Pose estimation data:
------------------------------------

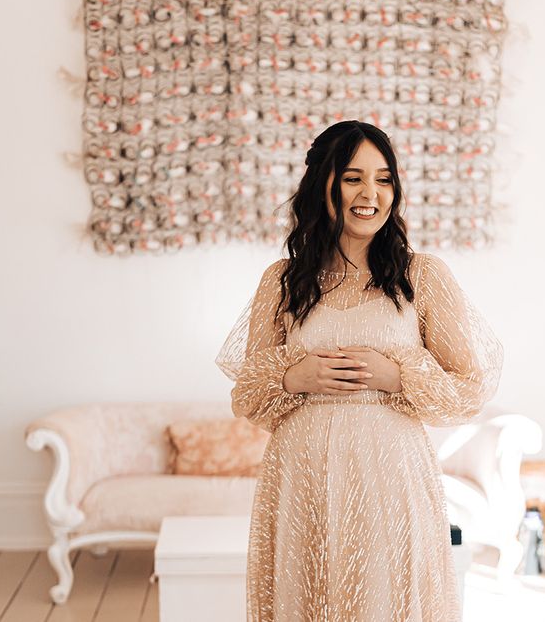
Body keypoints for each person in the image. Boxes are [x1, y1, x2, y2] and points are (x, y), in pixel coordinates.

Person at [215, 120, 503, 621]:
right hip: (300, 475)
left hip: (390, 475)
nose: (371, 194)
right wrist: (292, 378)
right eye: (353, 178)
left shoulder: (422, 276)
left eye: (384, 178)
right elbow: (247, 397)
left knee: (383, 599)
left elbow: (469, 390)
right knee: (305, 599)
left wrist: (397, 376)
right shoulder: (282, 282)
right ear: (322, 183)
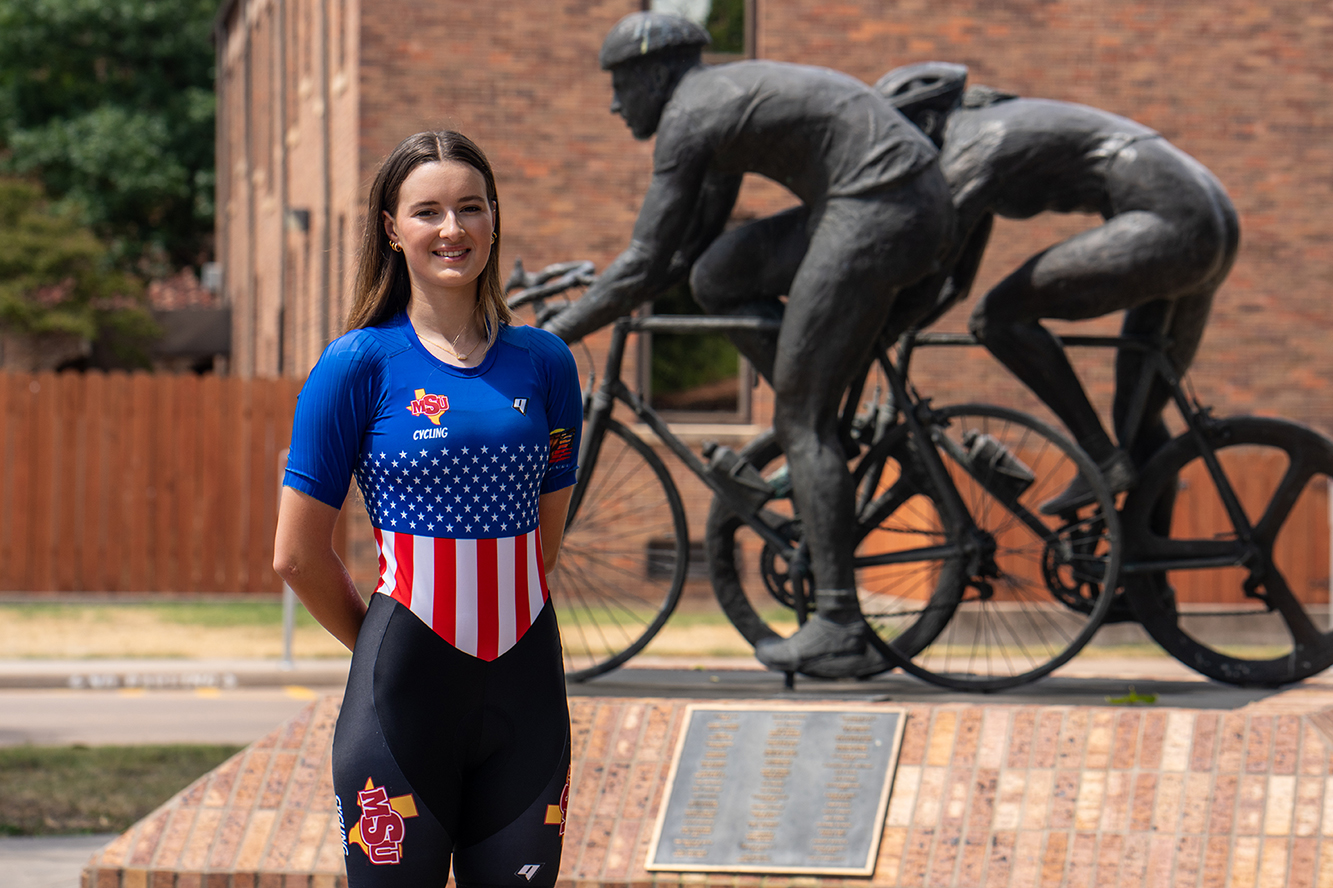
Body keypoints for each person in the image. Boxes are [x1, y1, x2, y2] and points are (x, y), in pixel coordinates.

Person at [544, 11, 954, 677]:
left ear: (656, 73)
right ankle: (815, 418)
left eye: (621, 84)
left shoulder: (690, 116)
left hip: (884, 207)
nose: (615, 104)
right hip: (889, 200)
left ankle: (839, 623)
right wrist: (592, 297)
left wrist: (548, 337)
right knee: (720, 275)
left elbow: (647, 259)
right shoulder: (714, 109)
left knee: (801, 417)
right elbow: (687, 255)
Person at [273, 131, 582, 888]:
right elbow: (295, 555)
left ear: (494, 219)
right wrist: (387, 646)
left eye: (470, 208)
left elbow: (543, 543)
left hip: (527, 700)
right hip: (400, 702)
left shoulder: (545, 361)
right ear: (392, 228)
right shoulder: (356, 364)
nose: (452, 229)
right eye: (429, 211)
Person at [877, 63, 1240, 514]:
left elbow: (935, 249)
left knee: (1000, 319)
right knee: (1139, 420)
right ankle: (1146, 575)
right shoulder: (992, 135)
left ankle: (1098, 458)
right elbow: (954, 278)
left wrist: (875, 322)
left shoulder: (974, 142)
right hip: (1208, 218)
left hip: (1173, 222)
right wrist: (902, 323)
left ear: (926, 123)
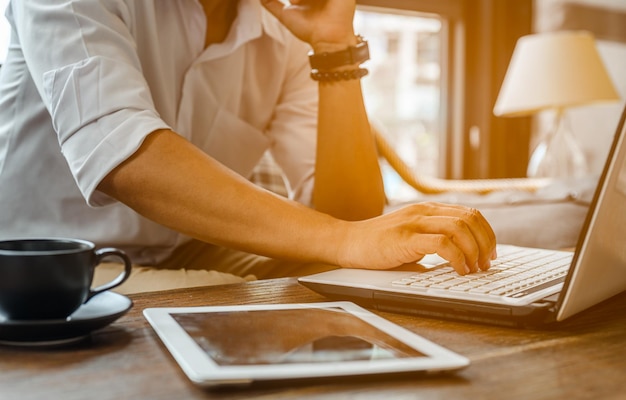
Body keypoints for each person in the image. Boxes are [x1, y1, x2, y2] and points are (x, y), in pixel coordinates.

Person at [0, 0, 496, 284]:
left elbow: (351, 216)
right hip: (42, 264)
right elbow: (123, 153)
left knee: (379, 276)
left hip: (190, 255)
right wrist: (345, 239)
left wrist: (333, 48)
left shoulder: (281, 31)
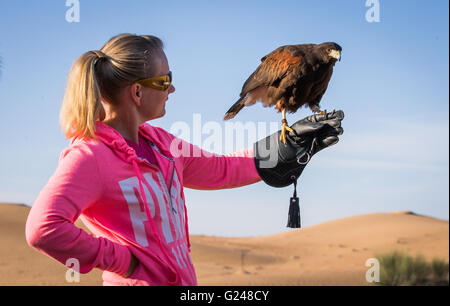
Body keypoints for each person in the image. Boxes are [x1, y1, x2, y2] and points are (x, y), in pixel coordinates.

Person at [25, 33, 344, 286]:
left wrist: (286, 149)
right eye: (164, 81)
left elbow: (223, 170)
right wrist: (124, 262)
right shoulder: (90, 156)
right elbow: (43, 229)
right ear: (136, 93)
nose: (173, 88)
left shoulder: (161, 145)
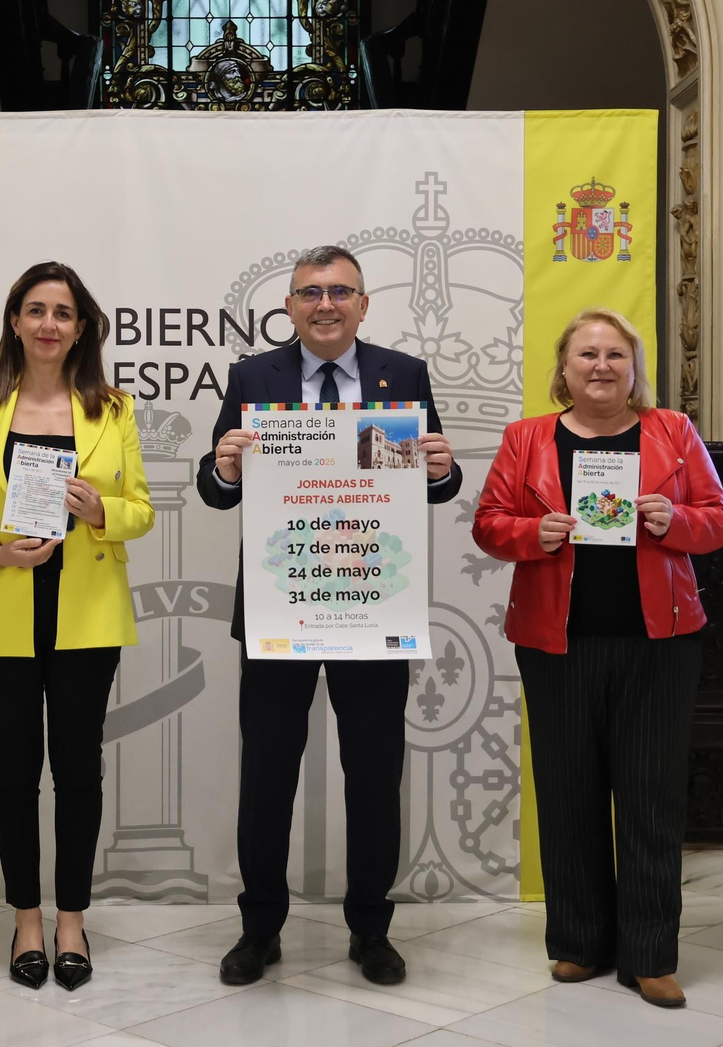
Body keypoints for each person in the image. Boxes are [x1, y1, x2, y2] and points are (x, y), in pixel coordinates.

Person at [197, 244, 461, 986]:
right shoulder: (254, 377)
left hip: (373, 602)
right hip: (282, 604)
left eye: (340, 291)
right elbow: (218, 491)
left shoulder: (402, 375)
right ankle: (259, 930)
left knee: (374, 776)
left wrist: (445, 468)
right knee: (268, 775)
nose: (325, 304)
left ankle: (371, 931)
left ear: (363, 305)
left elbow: (433, 485)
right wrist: (223, 466)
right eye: (310, 292)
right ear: (289, 307)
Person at [471, 306, 723, 1009]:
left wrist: (672, 520)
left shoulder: (672, 432)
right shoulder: (527, 439)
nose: (600, 366)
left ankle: (650, 954)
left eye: (615, 354)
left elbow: (718, 520)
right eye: (586, 354)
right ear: (563, 369)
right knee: (568, 793)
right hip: (557, 644)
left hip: (660, 643)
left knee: (650, 799)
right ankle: (581, 942)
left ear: (634, 368)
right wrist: (536, 533)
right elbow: (490, 525)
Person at [0, 261, 153, 992]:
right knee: (15, 770)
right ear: (15, 322)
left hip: (87, 615)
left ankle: (71, 921)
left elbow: (142, 509)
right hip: (2, 609)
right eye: (36, 310)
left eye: (63, 312)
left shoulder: (113, 408)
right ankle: (27, 917)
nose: (49, 324)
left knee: (80, 771)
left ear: (81, 327)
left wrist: (101, 514)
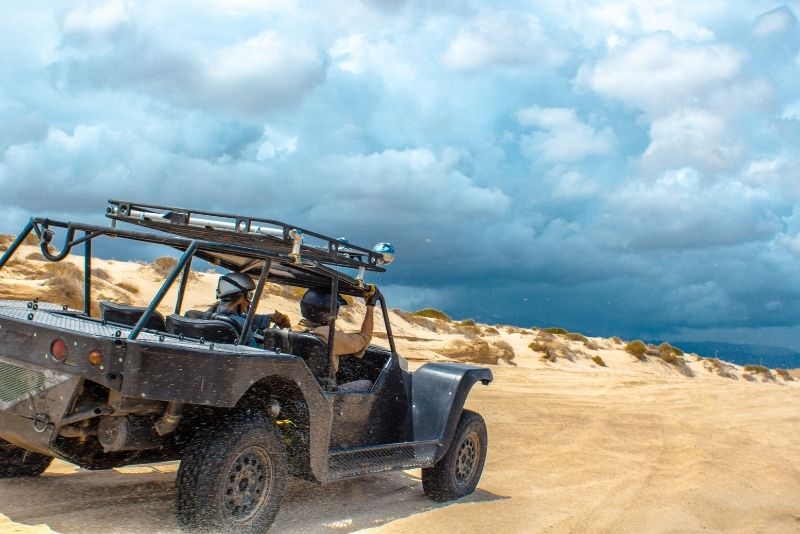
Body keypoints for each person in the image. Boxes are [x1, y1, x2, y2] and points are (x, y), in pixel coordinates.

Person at [298, 284, 380, 392]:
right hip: (326, 392)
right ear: (329, 312)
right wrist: (370, 306)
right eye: (337, 309)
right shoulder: (330, 336)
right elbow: (364, 338)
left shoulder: (301, 332)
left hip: (305, 387)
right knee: (368, 384)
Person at [209, 272, 291, 347]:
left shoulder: (210, 315)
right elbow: (255, 352)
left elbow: (247, 319)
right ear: (240, 297)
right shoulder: (239, 322)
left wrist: (269, 318)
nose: (249, 302)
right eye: (249, 296)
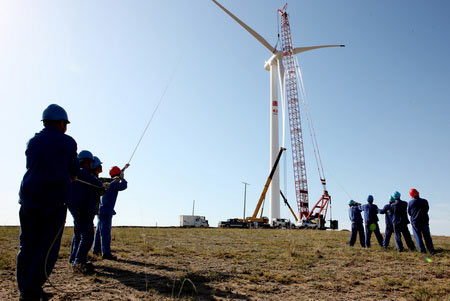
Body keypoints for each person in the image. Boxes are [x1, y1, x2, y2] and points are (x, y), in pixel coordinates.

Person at [17, 104, 79, 300]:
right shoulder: (68, 142)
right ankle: (31, 292)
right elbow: (74, 170)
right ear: (62, 123)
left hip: (28, 200)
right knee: (47, 249)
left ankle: (26, 290)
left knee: (27, 247)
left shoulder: (33, 142)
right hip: (53, 202)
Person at [68, 150, 104, 273]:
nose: (91, 164)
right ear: (86, 161)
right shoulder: (84, 173)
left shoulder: (75, 173)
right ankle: (79, 262)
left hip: (76, 209)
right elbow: (99, 185)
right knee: (88, 236)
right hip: (84, 210)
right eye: (90, 162)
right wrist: (105, 186)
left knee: (78, 235)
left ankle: (73, 258)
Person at [93, 165, 128, 260]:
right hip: (107, 211)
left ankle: (96, 251)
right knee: (105, 233)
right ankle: (106, 254)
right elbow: (124, 186)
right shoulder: (114, 184)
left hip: (101, 210)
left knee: (99, 232)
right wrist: (123, 179)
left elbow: (116, 175)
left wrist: (124, 168)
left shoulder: (108, 182)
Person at [408, 189, 435, 254]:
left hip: (415, 222)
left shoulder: (410, 202)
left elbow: (409, 212)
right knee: (427, 236)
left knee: (418, 236)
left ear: (411, 195)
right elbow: (427, 209)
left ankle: (422, 251)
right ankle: (431, 250)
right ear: (418, 193)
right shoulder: (425, 201)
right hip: (424, 221)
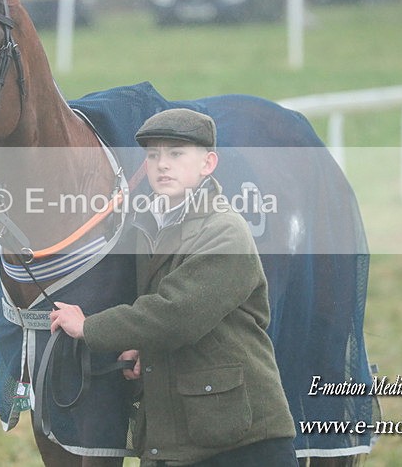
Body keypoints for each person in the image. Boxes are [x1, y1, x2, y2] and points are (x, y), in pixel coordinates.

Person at [50, 108, 298, 466]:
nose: (162, 164)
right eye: (153, 155)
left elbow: (175, 315)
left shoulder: (224, 231)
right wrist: (142, 348)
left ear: (208, 163)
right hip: (176, 443)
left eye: (176, 153)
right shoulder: (148, 227)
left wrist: (89, 327)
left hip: (242, 444)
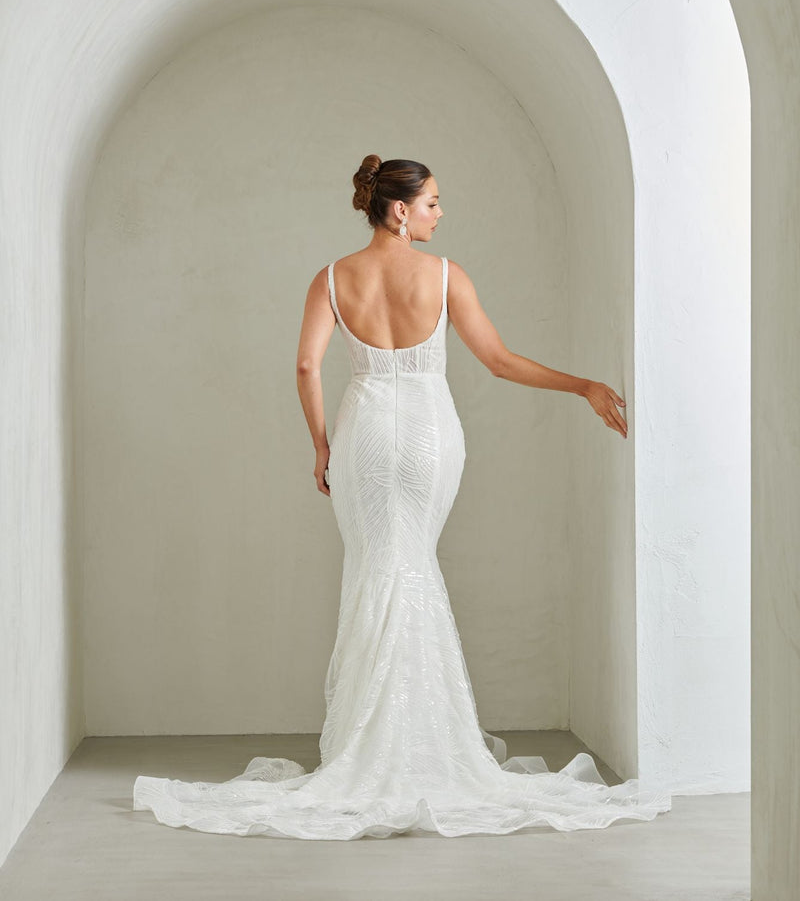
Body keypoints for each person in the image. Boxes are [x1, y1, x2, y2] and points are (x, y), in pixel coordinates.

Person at [132, 155, 671, 839]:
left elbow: (306, 365)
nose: (440, 213)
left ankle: (369, 746)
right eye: (433, 203)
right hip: (428, 435)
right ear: (399, 210)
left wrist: (321, 445)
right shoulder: (445, 277)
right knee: (410, 565)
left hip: (361, 435)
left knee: (377, 570)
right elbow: (499, 360)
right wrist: (583, 386)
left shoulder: (332, 278)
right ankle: (419, 744)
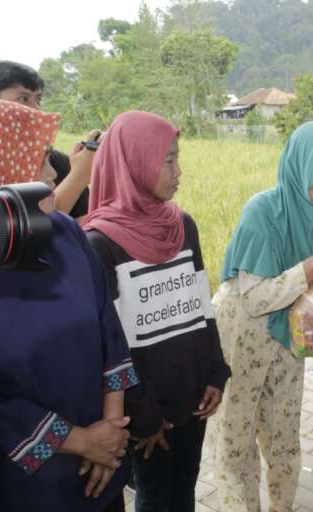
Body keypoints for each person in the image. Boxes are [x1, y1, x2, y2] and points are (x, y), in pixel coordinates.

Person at [0, 99, 136, 511]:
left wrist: (111, 434)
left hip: (101, 462)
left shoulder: (65, 231)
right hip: (24, 480)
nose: (54, 174)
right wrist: (83, 442)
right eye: (38, 161)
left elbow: (109, 329)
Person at [211, 121, 313, 512]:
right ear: (300, 165)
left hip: (287, 339)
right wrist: (312, 266)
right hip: (243, 333)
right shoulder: (264, 211)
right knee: (236, 439)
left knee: (283, 438)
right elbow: (256, 298)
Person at [83, 111, 230, 512]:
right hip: (145, 411)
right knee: (153, 496)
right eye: (168, 160)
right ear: (135, 163)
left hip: (193, 396)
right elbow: (111, 346)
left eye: (177, 157)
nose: (178, 170)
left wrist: (216, 372)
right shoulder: (100, 244)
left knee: (185, 488)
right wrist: (144, 415)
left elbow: (201, 304)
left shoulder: (182, 225)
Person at [0, 60, 97, 219]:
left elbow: (81, 230)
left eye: (38, 100)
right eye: (23, 99)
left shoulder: (60, 164)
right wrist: (79, 176)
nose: (36, 110)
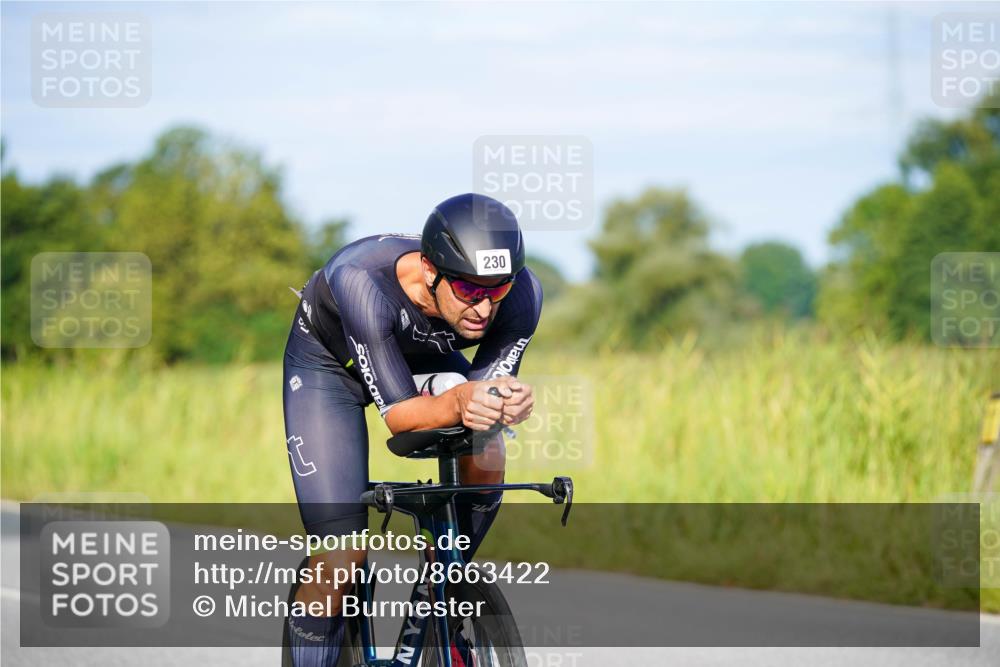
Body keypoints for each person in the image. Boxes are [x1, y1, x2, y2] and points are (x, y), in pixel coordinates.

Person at [282, 193, 543, 666]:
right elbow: (400, 419)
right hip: (330, 369)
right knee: (341, 562)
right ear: (429, 270)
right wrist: (461, 399)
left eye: (497, 289)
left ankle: (443, 587)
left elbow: (481, 398)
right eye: (468, 290)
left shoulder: (523, 294)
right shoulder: (361, 279)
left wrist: (500, 402)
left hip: (422, 359)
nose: (484, 309)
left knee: (488, 450)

------------------------------------

- [PROBLEM DESCRIPTION] Reproduce the lines above starting at the one with "left shoulder: (161, 145)" and ending at the one with "right elbow: (218, 491)", both included, exactly and with no pictures.

- [TASK RESPONSE]
left shoulder: (161, 145)
Body keypoints for each person in the image. Boxes are [x1, y1, x2, y2] and points are (x, y), in pixel coordinates.

Person at [197, 244, 461, 986]:
right shoulder: (254, 377)
left hip: (373, 602)
right hip: (282, 604)
left eye: (340, 291)
right elbow: (218, 491)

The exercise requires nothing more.